TEXT SHOWN:
What does the comparison run on a non-NUMA non-shared queue look like?
Because I bet it'd be slower.

To be honest, I don't like this approach at all. It makes the normal
case quite a bit slower by having an extra layer of indirection for the
word, that's quite a bit of extra cost. It doesn't seem like a good
approach for the issue, as it pessimizes the normal fast case.

Spreading the memory out does probably make sense, but we need to retain
the fast normal case. Making sbitmap support both, selected at init
time, would be far more likely to be acceptable imho.
John Garry May 10, 2022, 1:44 p.m. UTC | #2
On 10/05/2022 13:50, Jens Axboe wrote:
>> fio config:
>> bs=4096, iodepth=128, numjobs=10, cpus_allowed_policy=split, rw=read,
>> ioscheduler=none
>>
>> Before:
>> 7130K
>>
>> After:
>> 7630K
>>
>> So a +7% IOPS gain.

Thanks for having a look.

> What does the comparison run on a non-NUMA non-shared queue look like?
> Because I bet it'd be slower.

I could test more to get a solid result for that.

> 
> To be honest, I don't like this approach at all. It makes the normal
> case quite a bit slower by having an extra layer of indirection for the
> word, that's quite a bit of extra cost.

Yes, there is the extra load. I would hope that there would be a low 
cost, but I agree that we still want to avoid it. So prob no point in 
testing this more.

> It doesn't seem like a good
> approach for the issue, as it pessimizes the normal fast case.
> 
> Spreading the memory out does probably make sense, but we need to retain
> the fast normal case. Making sbitmap support both, selected at init
> time, would be far more likely to be acceptable imho.

PROVIDED MATERIAL:
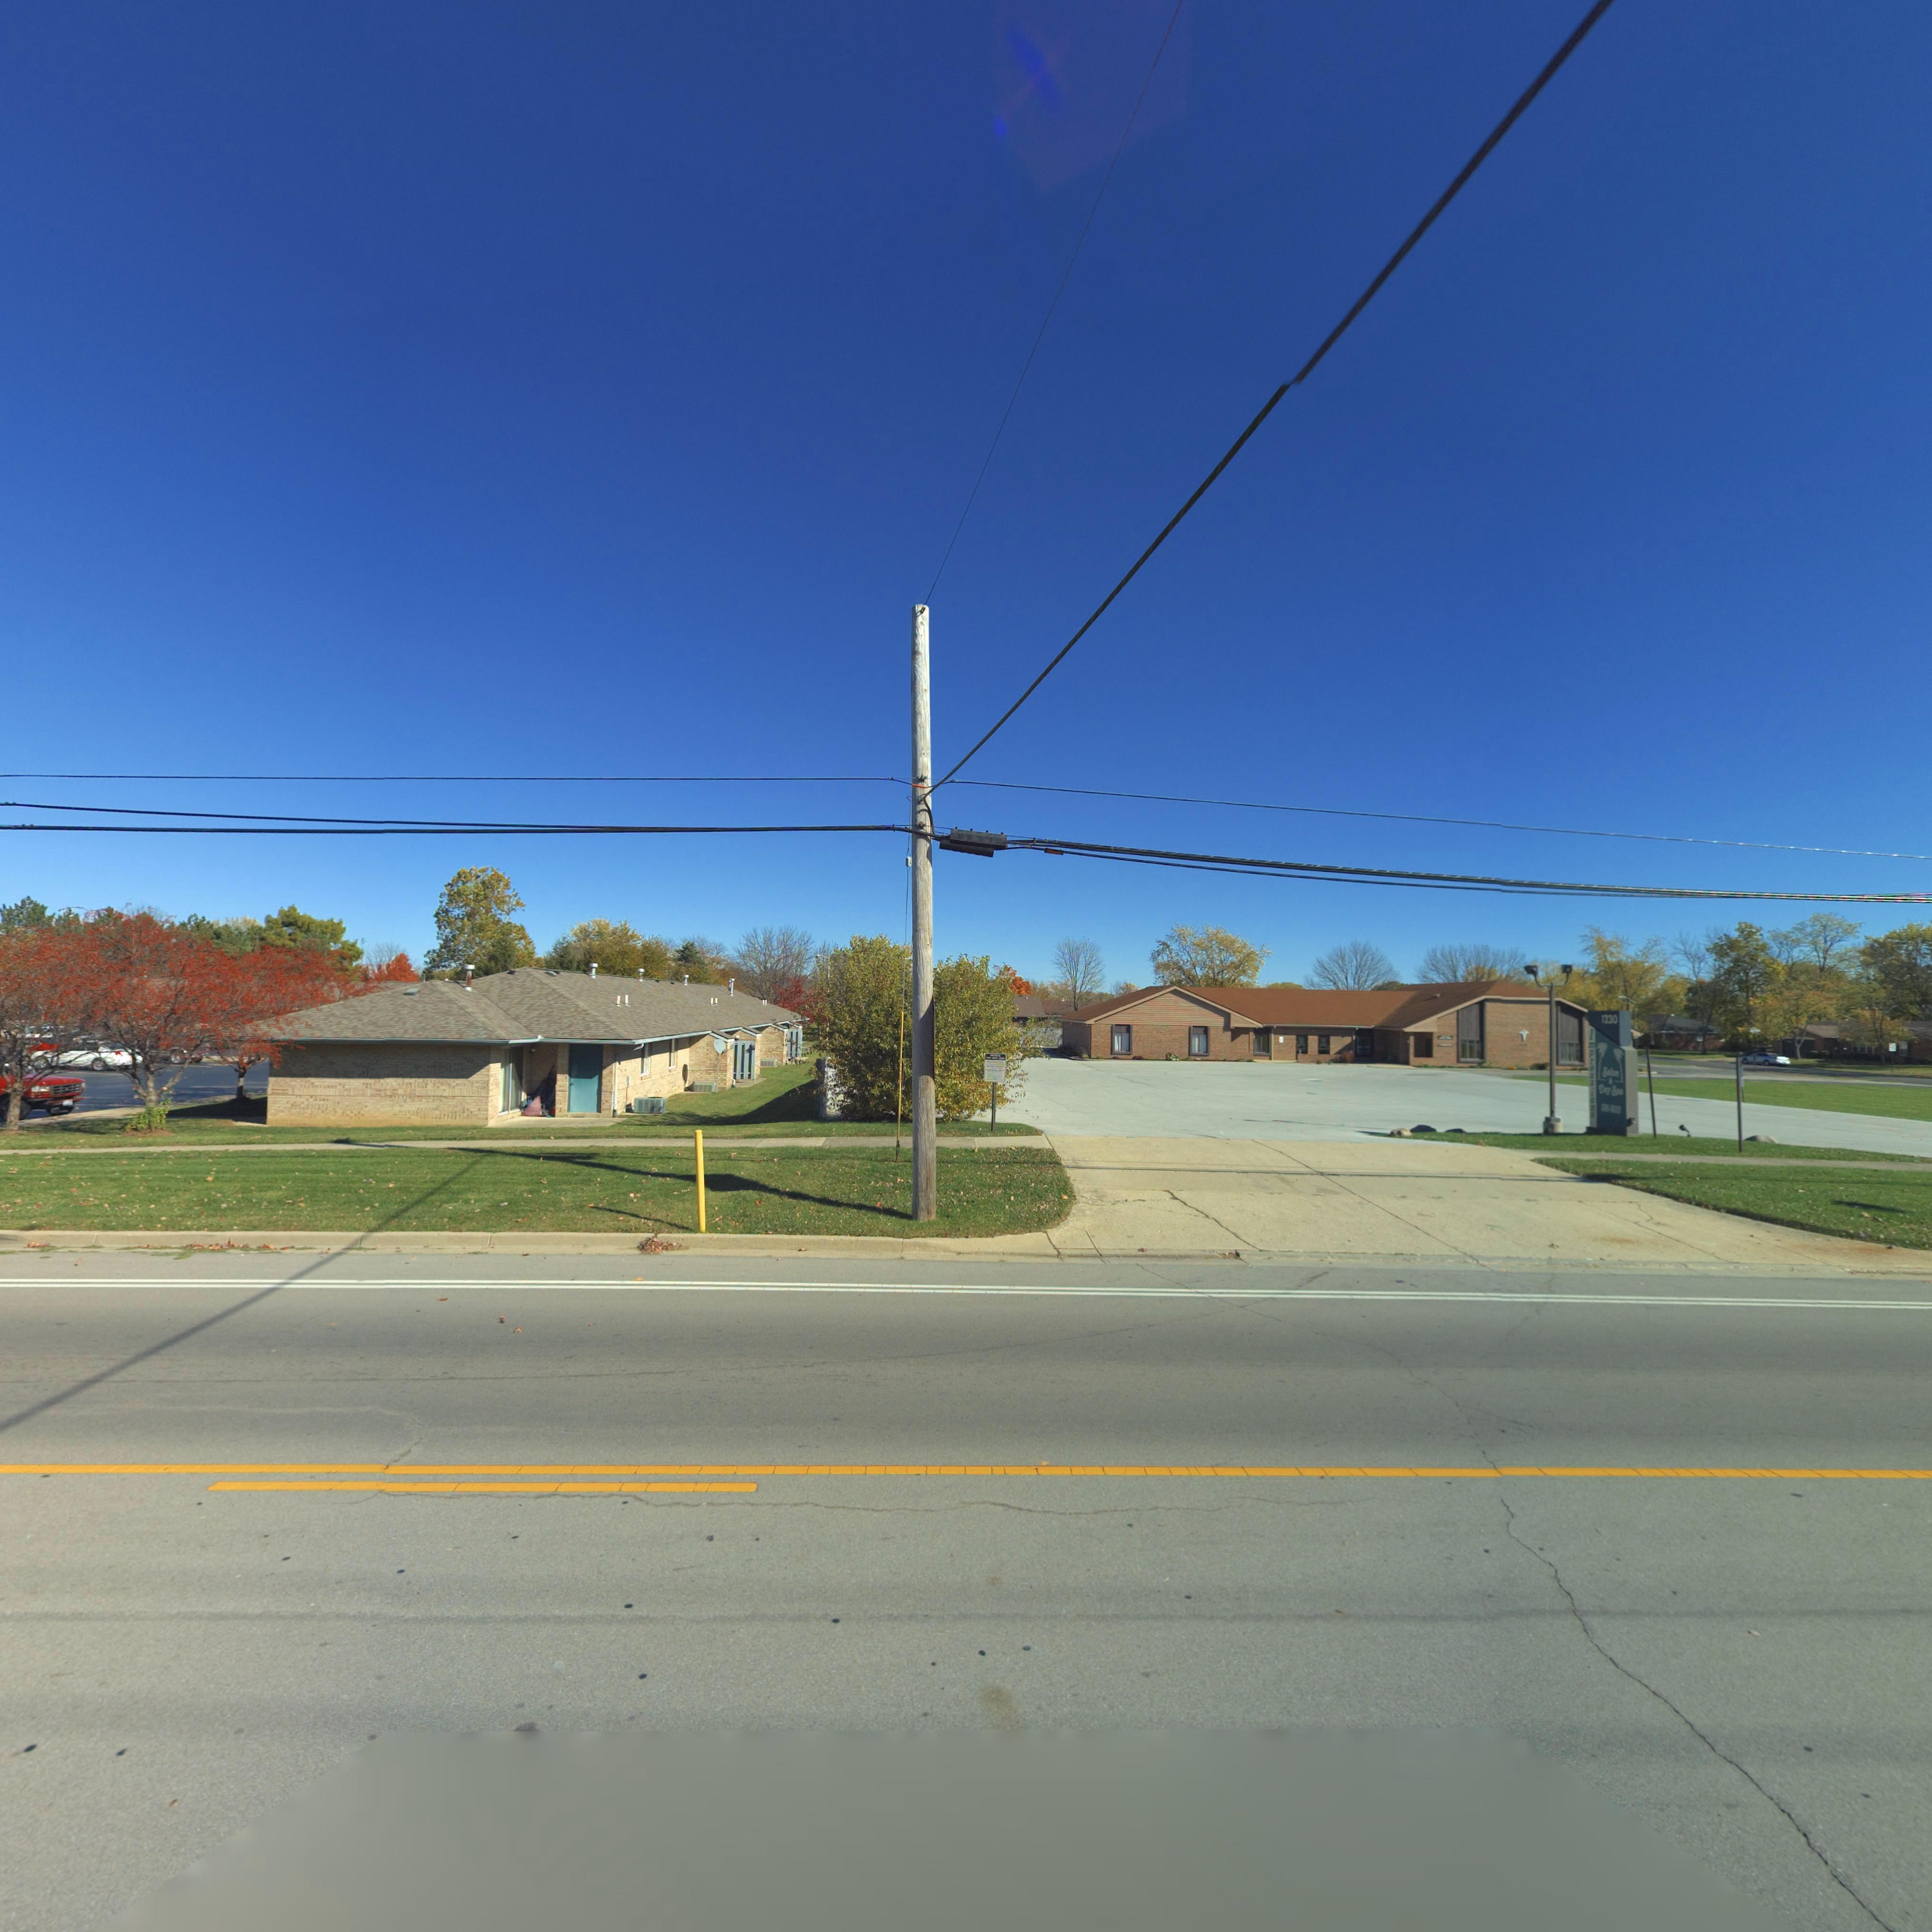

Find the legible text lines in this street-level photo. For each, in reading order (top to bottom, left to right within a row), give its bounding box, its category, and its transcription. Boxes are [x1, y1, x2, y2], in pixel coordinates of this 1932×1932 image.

WHAT THIS EXERCISE ASKS:
A: Answer the following about the sbitmap discussion, one answer a line:
(i) What IOPS figures are reported under "Before:" and "After:"?
(ii) What iodepth value appears in the fio config?
(iii) What change to sbitmap is described as "far more likely to be acceptable"?
B: Please carry on the sbitmap discussion from its final line.

REPLIES:
A:
(i) 7130K before and 7630K after.
(ii) 128.
(iii) Making sbitmap support both, selected at init time.

B:
I wanted to keep the code changes minimal for an initial RFC to test the 
water.

My original approach did not introduce the extra load for normal path 
and had some init time selection for a normal word map vs numa word map, 
but the code grew and became somewhat unmanageable. I'll revisit it to 
see how to improve that.

Cheers,
john
Jens Axboe May 10, 2022, 2:34 p.m. UTC | #3
On 5/10/22 7:44 AM, John Garry wrote:
> On 10/05/2022 13:50, Jens Axboe wrote:
>>> fio config:
>>> bs=4096, iodepth=128, numjobs=10, cpus_allowed_policy=split, rw=read,
>>> ioscheduler=none
>>>
>>> Before:
>>> 7130K
>>>
>>> After:
>>> 7630K
>>>
>>> So a +7% IOPS gain.
> 
> Thanks for having a look.
> 
>> What does the comparison run on a non-NUMA non-shared queue look like?
>> Because I bet it'd be slower.
> 
> I could test more to get a solid result for that.
> 
>>
>> To be honest, I don't like this approach at all. It makes the normal
>> case quite a bit slower by having an extra layer of indirection for the
>> word, that's quite a bit of extra cost.
> 
> Yes, there is the extra load. I would hope that there would be a low
> cost, but I agree that we still want to avoid it. So prob no point in
> testing this more.

I don't think that's low cost at all. It's the very hot path, and you're
now not only doing an extra load, it's a dependent load - you need to
load both to make any progress. On top of that, it's not like it's two
loads from the same cacheline or even page. The most important thing for
performance these days is having good cache utilization, the patch as it
stands very much makes that a lot worse.

Besides, for any kind of performance work like that, it's customary to
showcase both the situation that is supposedly fixed or improved with
the change, but also to test that it didn't regress the existing
common/fast case.

>> It doesn't seem like a good
>> approach for the issue, as it pessimizes the normal fast case.
>>
>> Spreading the memory out does probably make sense, but we need to retain
>> the fast normal case. Making sbitmap support both, selected at init
>> time, would be far more likely to be acceptable imho.
> 
> I wanted to keep the code changes minimal for an initial RFC to test
> the water.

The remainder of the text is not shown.